The film is constantly trying too hard to be an epic. The problem is almost immediately apparent when it opens in too grand a manner. At the beginning of the movie, the palace is all a dither over the return of the emperor (Chow Yun-Fat). Vast preparations are made and somewhere in the neighborhood of 9,000,000 extras (including the CGI variety) are amassed for the event. People are running all over the Day-Glo colored palace (I’d like to see the interior with a black light and a recording of “In-a-Gadda-da-Vida” playing). The spectacle is truly amazing, and you sense something big is about to happen. What does happen? Well, call it Emperor Interruptus, I guess, because he sends word for them to break it up, saying he’s stopping over at the “Official Inn” for the evening and will arrive later — minus the fanfare. So much for that — setup minus payoff.
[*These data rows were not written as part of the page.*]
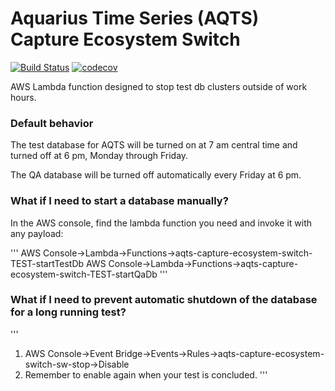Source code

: # Aquarius Time Series (AQTS) Capture Ecosystem Switch
[![Build Status](https://travis-ci.org/usgs/aqts-capture-ecosystem-switch.svg?branch=master)](https://travis-ci.org/usgs/aqts-capture-ecosystem-switch)
[![codecov](https://codecov.io/gh/usgs/aqts-capture-ecosystem-switch/branch/master/graph/badge.svg)](https://codecov.io/gh/usgs/aqts-capture-ecosystem-switch)

AWS Lambda function designed to stop test db clusters outside of work hours.

### Default behavior
The test database for AQTS will be turned on at 7 am central time and turned off at 6 pm, Monday through Friday.

The QA database will be turned off automatically every Friday at 6 pm.

### What if I need to start a database manually?
In the AWS console, find the lambda function you need and invoke it with any payload:

'''
AWS Console->Lambda->Functions->aqts-capture-ecosystem-switch-TEST-startTestDb
AWS Console->Lambda->Functions->aqts-capture-ecosystem-switch-TEST-startQaDb
'''

### What if I need to prevent automatic shutdown of the database for a long running test?

'''
1. AWS Console->Event Bridge->Events->Rules->aqts-capture-ecosystem-switch-sw-stop<test or qa>->Disable
2. Remember to enable again when your test is concluded.
'''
Instead, the plot kicks in — and it’s a doozy. Seems the empress (Gong Li) has been having an affair with the crown prince (Liu Ye) — who is not her son — and she’s anxious it should continue. In the meantime, the crown prince has become all hot and bothered over the imperial doctor’s (Ni Dahong) daughter, Chan (Li Man), and would like nothing better than to pass the title over to second son Prince Jai (Jay Chou) and run off with the girl. In the midst of all this, it turns out that the emperor has been having the doctor add two grams of black Persian mushroom to the empress’ anemia medicine (seemingly administered every hour), because relations are not so good between the royal couple and it’s well known that two grams of black Persian mushroom taken every day for two months causes insanity. (More useful knowledge courtesy of the movies.)
This is by no means all there is to the plot, but since most of the rest of it is supposed to be surprising (even if I didn’t find it so), this is as much as it’s fair to reveal here. Suffice it to say that each convolution of the story is just a little more absurd than the last, and it will all end in tears, you may be sure. It will also all end in copious amounts of blood and spectacle that finally has some kind of payoff when the various warring factions go head to head. It’s like imitation Shakespeare or a really over-the-top Italian opera — madness, incest, plots, counter-plots, assassinations, ulterior motives ,AeP you name it, they’re all in here. The emperor even emulates that notorious moment of bad parenting attributed to Ivan the Terrible where he bludgeons an offspring to death. Wow!
The problem is that it’s just too much, and the claustrophobia of the palace interiors, where most of it takes place, is stultifying. Then there are the performances. Charitably, it could be said that these make the wildest silent film-acting techniques look positively understated. Making matters worse is the astonishing array of inexplicable and unexplained esoterica. For instance, just what is the open-seated chair the emperor likes to sit on while fumes from strange herbal brews waft up around him? The 10th century Chinese treatment for hemorrhoids? For all we’re told, it could well be — and until I hear otherwise, that’s my guess. Technically, Curse of the Golden Flower is amazing and well worth seeing, but as drama … well, that’s another matter. Rated R for violence.